▶ _TASK PROMPT_: Print every row below verbatim, changing nothing.

▶ _RECORD EXTRACTS_:
[Start of Attachment]
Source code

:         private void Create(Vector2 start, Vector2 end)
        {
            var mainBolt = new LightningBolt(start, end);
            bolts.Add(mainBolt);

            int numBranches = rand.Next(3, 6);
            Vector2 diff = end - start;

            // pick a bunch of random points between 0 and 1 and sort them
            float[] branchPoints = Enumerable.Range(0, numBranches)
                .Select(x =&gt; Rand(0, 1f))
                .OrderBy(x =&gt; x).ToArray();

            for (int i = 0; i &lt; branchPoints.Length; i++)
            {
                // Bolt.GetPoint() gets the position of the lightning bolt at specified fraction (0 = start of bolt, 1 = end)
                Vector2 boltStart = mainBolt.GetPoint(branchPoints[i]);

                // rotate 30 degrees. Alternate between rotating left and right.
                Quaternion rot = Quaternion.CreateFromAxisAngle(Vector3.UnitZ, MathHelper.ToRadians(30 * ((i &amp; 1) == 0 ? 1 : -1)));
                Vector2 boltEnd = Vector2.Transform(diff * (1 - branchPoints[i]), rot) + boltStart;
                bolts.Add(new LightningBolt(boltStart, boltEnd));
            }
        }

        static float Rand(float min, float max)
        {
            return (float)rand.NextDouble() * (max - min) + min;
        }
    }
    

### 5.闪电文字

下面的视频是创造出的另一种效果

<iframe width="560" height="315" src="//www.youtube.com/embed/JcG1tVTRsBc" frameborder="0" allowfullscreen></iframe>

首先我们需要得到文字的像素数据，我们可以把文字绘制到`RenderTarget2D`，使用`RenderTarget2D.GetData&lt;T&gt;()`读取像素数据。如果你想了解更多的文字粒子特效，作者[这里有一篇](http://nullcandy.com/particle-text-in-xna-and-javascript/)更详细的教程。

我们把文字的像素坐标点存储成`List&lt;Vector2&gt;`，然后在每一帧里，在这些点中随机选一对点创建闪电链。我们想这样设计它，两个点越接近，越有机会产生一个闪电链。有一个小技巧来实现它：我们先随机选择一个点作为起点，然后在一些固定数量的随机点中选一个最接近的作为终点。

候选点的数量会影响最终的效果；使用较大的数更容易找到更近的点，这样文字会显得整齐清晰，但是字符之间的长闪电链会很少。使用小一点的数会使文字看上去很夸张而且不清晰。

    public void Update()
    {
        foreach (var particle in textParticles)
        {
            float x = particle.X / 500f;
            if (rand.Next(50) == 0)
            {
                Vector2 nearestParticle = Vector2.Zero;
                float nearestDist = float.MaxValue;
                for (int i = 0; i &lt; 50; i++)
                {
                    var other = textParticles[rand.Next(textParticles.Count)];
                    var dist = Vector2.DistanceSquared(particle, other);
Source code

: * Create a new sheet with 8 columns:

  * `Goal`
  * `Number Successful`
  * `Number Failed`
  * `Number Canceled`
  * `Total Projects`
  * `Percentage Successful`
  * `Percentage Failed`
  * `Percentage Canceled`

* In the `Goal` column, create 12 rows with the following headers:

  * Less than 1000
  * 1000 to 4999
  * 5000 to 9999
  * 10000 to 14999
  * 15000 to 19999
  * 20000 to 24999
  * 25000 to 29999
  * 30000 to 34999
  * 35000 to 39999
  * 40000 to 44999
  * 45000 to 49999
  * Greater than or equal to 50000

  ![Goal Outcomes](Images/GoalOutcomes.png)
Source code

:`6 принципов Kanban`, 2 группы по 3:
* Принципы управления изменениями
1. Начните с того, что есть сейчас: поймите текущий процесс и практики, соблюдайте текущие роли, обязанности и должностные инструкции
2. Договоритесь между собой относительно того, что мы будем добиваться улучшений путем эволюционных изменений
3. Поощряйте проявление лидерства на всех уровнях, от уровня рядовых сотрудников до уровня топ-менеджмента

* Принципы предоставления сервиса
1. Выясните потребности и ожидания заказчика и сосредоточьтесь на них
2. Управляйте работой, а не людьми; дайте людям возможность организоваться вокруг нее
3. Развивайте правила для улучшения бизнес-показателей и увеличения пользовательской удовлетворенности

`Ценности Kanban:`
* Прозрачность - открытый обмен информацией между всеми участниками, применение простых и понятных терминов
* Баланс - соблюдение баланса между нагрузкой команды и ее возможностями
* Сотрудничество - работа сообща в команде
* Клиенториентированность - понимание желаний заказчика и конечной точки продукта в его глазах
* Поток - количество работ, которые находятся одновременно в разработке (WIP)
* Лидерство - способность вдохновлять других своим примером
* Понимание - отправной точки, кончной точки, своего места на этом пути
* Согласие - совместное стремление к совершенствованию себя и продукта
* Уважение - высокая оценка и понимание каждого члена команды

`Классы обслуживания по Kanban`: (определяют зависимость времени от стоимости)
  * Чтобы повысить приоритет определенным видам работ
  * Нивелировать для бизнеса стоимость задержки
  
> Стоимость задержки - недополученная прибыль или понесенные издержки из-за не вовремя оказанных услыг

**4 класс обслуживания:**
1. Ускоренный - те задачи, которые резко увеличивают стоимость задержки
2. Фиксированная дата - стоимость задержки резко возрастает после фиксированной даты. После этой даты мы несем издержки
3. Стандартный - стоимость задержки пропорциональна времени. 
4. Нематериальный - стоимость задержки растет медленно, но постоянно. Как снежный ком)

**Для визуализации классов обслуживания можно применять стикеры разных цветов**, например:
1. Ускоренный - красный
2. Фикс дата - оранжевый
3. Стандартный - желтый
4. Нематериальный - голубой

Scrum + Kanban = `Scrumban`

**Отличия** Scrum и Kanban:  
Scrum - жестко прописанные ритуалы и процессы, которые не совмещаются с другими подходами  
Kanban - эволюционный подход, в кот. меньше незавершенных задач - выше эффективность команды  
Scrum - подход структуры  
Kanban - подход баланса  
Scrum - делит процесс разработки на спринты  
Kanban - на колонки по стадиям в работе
[End of Attachment]
▶ _ANSWER FOR THE TASK_:
Source code

:         private void Create(Vector2 start, Vector2 end)
        {
            var mainBolt = new LightningBolt(start, end);
            bolts.Add(mainBolt);

            int numBranches = rand.Next(3, 6);
            Vector2 diff = end - start;

            // pick a bunch of random points between 0 and 1 and sort them
            float[] branchPoints = Enumerable.Range(0, numBranches)
                .Select(x =&gt; Rand(0, 1f))
                .OrderBy(x =&gt; x).ToArray();

            for (int i = 0; i &lt; branchPoints.Length; i++)
            {
                // Bolt.GetPoint() gets the position of the lightning bolt at specified fraction (0 = start of bolt, 1 = end)
                Vector2 boltStart = mainBolt.GetPoint(branchPoints[i]);

                // rotate 30 degrees. Alternate between rotating left and right.
                Quaternion rot = Quaternion.CreateFromAxisAngle(Vector3.UnitZ, MathHelper.ToRadians(30 * ((i &amp; 1) == 0 ? 1 : -1)));
                Vector2 boltEnd = Vector2.Transform(diff * (1 - branchPoints[i]), rot) + boltStart;
                bolts.Add(new LightningBolt(boltStart, boltEnd));
            }
        }

        static float Rand(float min, float max)
        {
            return (float)rand.NextDouble() * (max - min) + min;
        }
    }
    

### 5.闪电文字

下面的视频是创造出的另一种效果

<iframe width="560" height="315" src="//www.youtube.com/embed/JcG1tVTRsBc" frameborder="0" allowfullscreen></iframe>

首先我们需要得到文字的像素数据，我们可以把文字绘制到`RenderTarget2D`，使用`RenderTarget2D.GetData&lt;T&gt;()`读取像素数据。如果你想了解更多的文字粒子特效，作者[这里有一篇](http://nullcandy.com/particle-text-in-xna-and-javascript/)更详细的教程。

我们把文字的像素坐标点存储成`List&lt;Vector2&gt;`，然后在每一帧里，在这些点中随机选一对点创建闪电链。我们想这样设计它，两个点越接近，越有机会产生一个闪电链。有一个小技巧来实现它：我们先随机选择一个点作为起点，然后在一些固定数量的随机点中选一个最接近的作为终点。

候选点的数量会影响最终的效果；使用较大的数更容易找到更近的点，这样文字会显得整齐清晰，但是字符之间的长闪电链会很少。使用小一点的数会使文字看上去很夸张而且不清晰。

    public void Update()
    {
        foreach (var particle in textParticles)
        {
            float x = particle.X / 500f;
            if (rand.Next(50) == 0)
            {
                Vector2 nearestParticle = Vector2.Zero;
                float nearestDist = float.MaxValue;
                for (int i = 0; i &lt; 50; i++)
                {
                    var other = textParticles[rand.Next(textParticles.Count)];
                    var dist = Vector2.DistanceSquared(particle, other);
Source code

: * Create a new sheet with 8 columns:

  * `Goal`
  * `Number Successful`
  * `Number Failed`
  * `Number Canceled`
  * `Total Projects`
  * `Percentage Successful`
  * `Percentage Failed`
  * `Percentage Canceled`

* In the `Goal` column, create 12 rows with the following headers:

  * Less than 1000
  * 1000 to 4999
  * 5000 to 9999
  * 10000 to 14999
  * 15000 to 19999
  * 20000 to 24999
  * 25000 to 29999
  * 30000 to 34999
  * 35000 to 39999
  * 40000 to 44999
  * 45000 to 49999
  * Greater than or equal to 50000

  ![Goal Outcomes](Images/GoalOutcomes.png)
Source code

:`6 принципов Kanban`, 2 группы по 3:
* Принципы управления изменениями
1. Начните с того, что есть сейчас: поймите текущий процесс и практики, соблюдайте текущие роли, обязанности и должностные инструкции
2. Договоритесь между собой относительно того, что мы будем добиваться улучшений путем эволюционных изменений
3. Поощряйте проявление лидерства на всех уровнях, от уровня рядовых сотрудников до уровня топ-менеджмента

* Принципы предоставления сервиса
1. Выясните потребности и ожидания заказчика и сосредоточьтесь на них
2. Управляйте работой, а не людьми; дайте людям возможность организоваться вокруг нее
3. Развивайте правила для улучшения бизнес-показателей и увеличения пользовательской удовлетворенности

`Ценности Kanban:`
* Прозрачность - открытый обмен информацией между всеми участниками, применение простых и понятных терминов
* Баланс - соблюдение баланса между нагрузкой команды и ее возможностями
* Сотрудничество - работа сообща в команде
* Клиенториентированность - понимание желаний заказчика и конечной точки продукта в его глазах
* Поток - количество работ, которые находятся одновременно в разработке (WIP)
* Лидерство - способность вдохновлять других своим примером
* Понимание - отправной точки, кончной точки, своего места на этом пути
* Согласие - совместное стремление к совершенствованию себя и продукта
* Уважение - высокая оценка и понимание каждого члена команды

`Классы обслуживания по Kanban`: (определяют зависимость времени от стоимости)
  * Чтобы повысить приоритет определенным видам работ
  * Нивелировать для бизнеса стоимость задержки
  
> Стоимость задержки - недополученная прибыль или понесенные издержки из-за не вовремя оказанных услыг

**4 класс обслуживания:**
1. Ускоренный - те задачи, которые резко увеличивают стоимость задержки
2. Фиксированная дата - стоимость задержки резко возрастает после фиксированной даты. После этой даты мы несем издержки
3. Стандартный - стоимость задержки пропорциональна времени. 
4. Нематериальный - стоимость задержки растет медленно, но постоянно. Как снежный ком)

**Для визуализации классов обслуживания можно применять стикеры разных цветов**, например:
1. Ускоренный - красный
2. Фикс дата - оранжевый
3. Стандартный - желтый
4. Нематериальный - голубой

Scrum + Kanban = `Scrumban`

**Отличия** Scrum и Kanban:  
Scrum - жестко прописанные ритуалы и процессы, которые не совмещаются с другими подходами  
Kanban - эволюционный подход, в кот. меньше незавершенных задач - выше эффективность команды  
Scrum - подход структуры  
Kanban - подход баланса  
Scrum - делит процесс разработки на спринты  
Kanban - на колонки по стадиям в работе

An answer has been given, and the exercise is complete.